The Heart of Decision-Making: Emotions
Emotions are not mere byproducts of our lives but are actually the driving force behind our choices. They serve as our internal compass, guiding us through life's intricate web of decisions, big and small.
Many of our decisions are made to support our emotional desires. We pick a career, spouse, or friends that we hope will make us happy. We choose activities at certain times to help us change our emotional state.
For me, when I am feeling sad, I want to listen to sad music or even watch sad movies. (My go to for a quick moment of sadness is the scene with Bing-Bong from Inside Out). It is counter to what I would assume, but feeling more sad helps me get through my own sadness.

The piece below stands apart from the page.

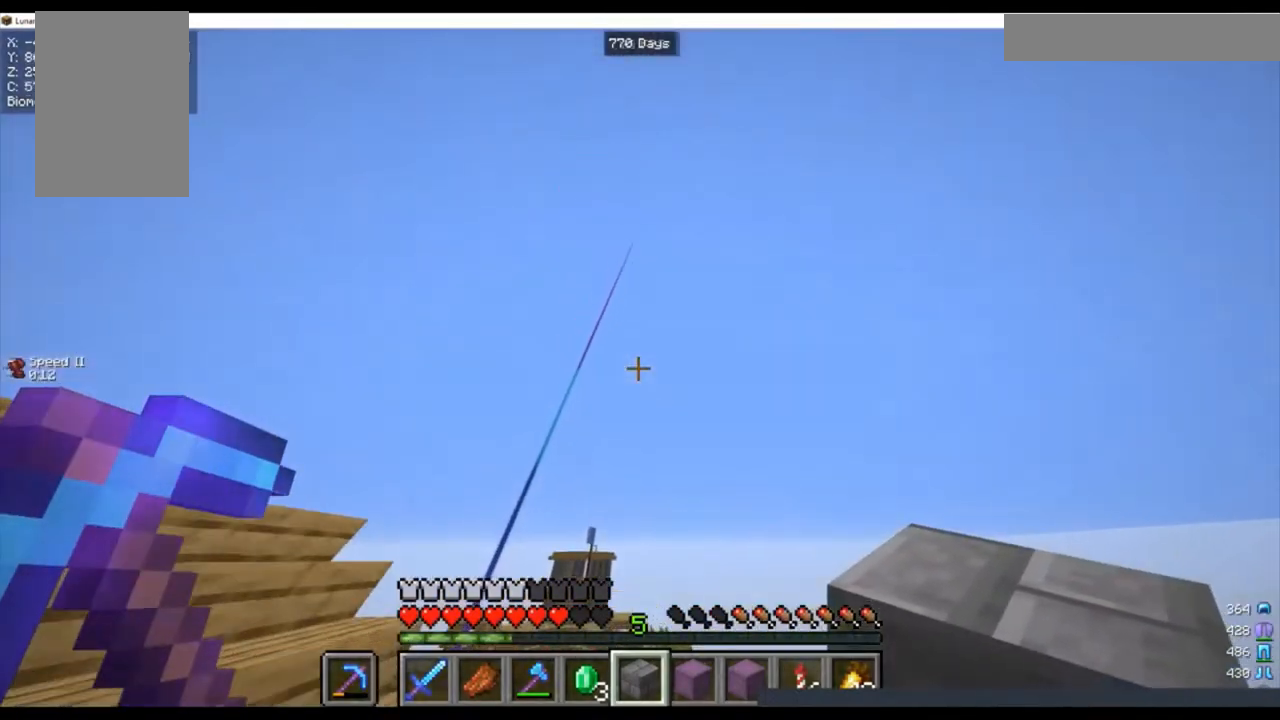
{"keys": ["w"], "mouse": [], "events": []}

I wish I could say that logic was the key to making good decisions. While logic provides valuable insights, it's our emotional connection that often leads us to our final answer.
**The Impact of Emotional Brain Damage**
Additional insight on the emotional power of decision making comes from research in neuroscience. How do we know that damage to the emotional centers of the brain can have profound effects on decision-making? The answer came from studying people with brain damage in very specific locations.

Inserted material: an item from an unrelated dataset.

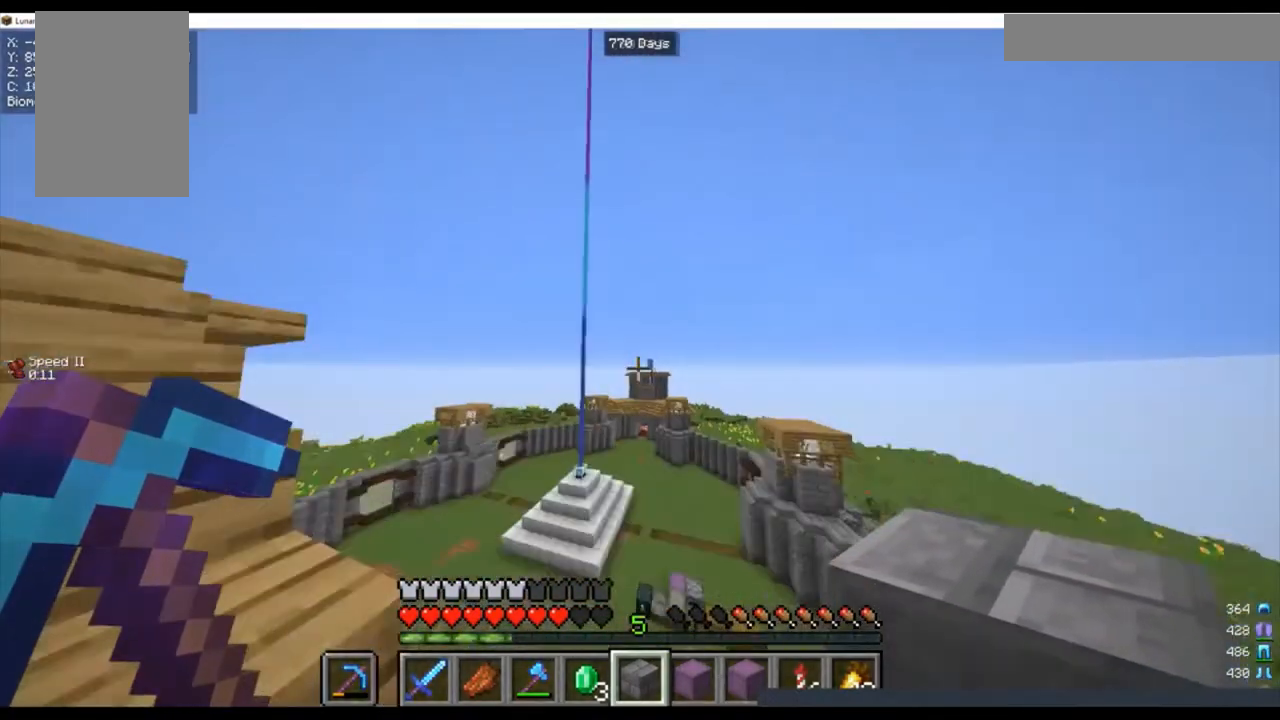
{"keys": ["w"], "mouse": [], "events": []}
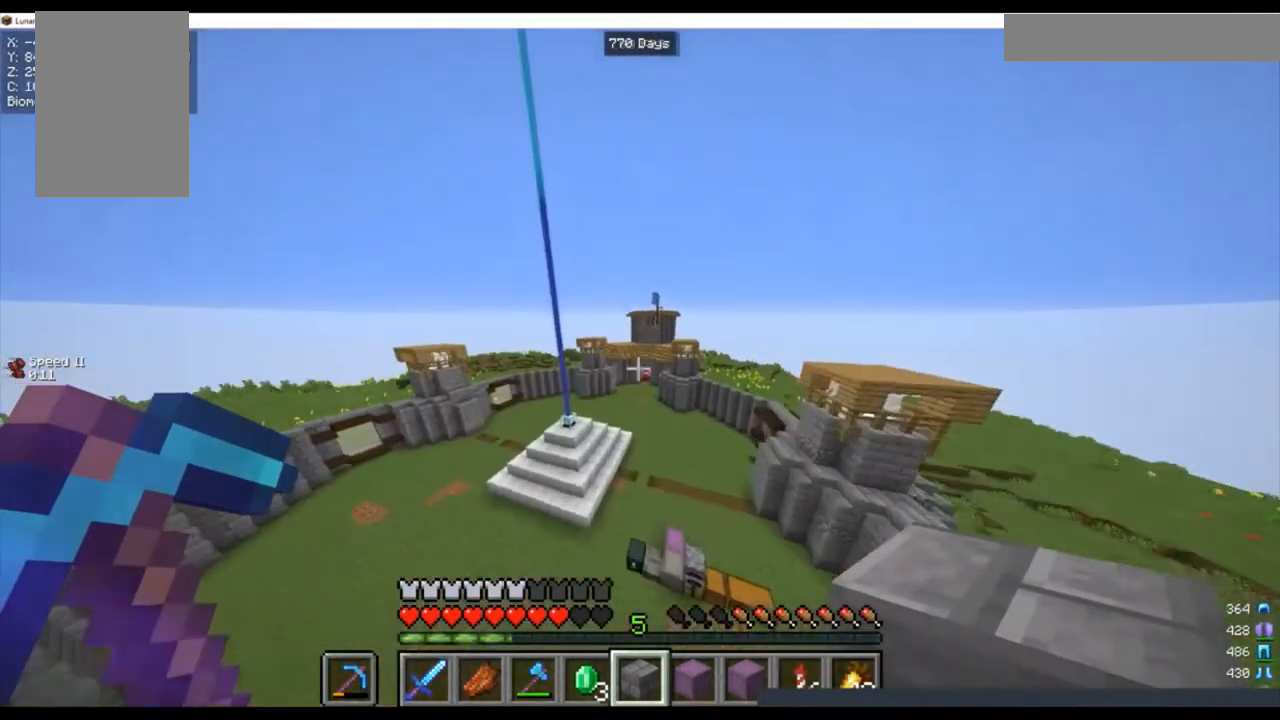
{"keys": ["w"], "mouse": [], "events": []}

Antonio Damasio studied people who had damaged their frontal cortex. The result was a loss of their emotional lives - they felt no emotions at all and even show no sign of normal reactions that derive from emotional response. These same individuals found that making decisions in everyday life was impossible. They had no guideposts for how to narrow down options or pay attention to long term goals. Their guideposts were missing, and their decisions suffered.
This case underscores the crucial role emotions play in our capacity to prioritize and make decisions. Our emotional centers help us weigh the potential outcomes, navigate ethical dilemmas, and connect with the human aspects of our choices.
**Nurturing Our Emotional Intelligence**
As we journey through life, nurturing our emotional intelligence is paramount. Understanding your own emotions, motivations, and the effect you have on others will provide you with so many benefits. It empowers us to make well-informed decisions that resonate with our true selves. It allows us to cherish the joy of vibrant wildflowers, make choices guided by the heart, and form connections with the world around us.
The lesson here is that emotions are to be listened to, not hidden. They are the shortcut to making better decisions so don't try to minimize them or discount them. Even worse would be to judge them in yourself or others, because that will cause more complex emotions to build up.
Listen to your emotions, choose your behaviors. The choice comes from the emotions, not in spite of them.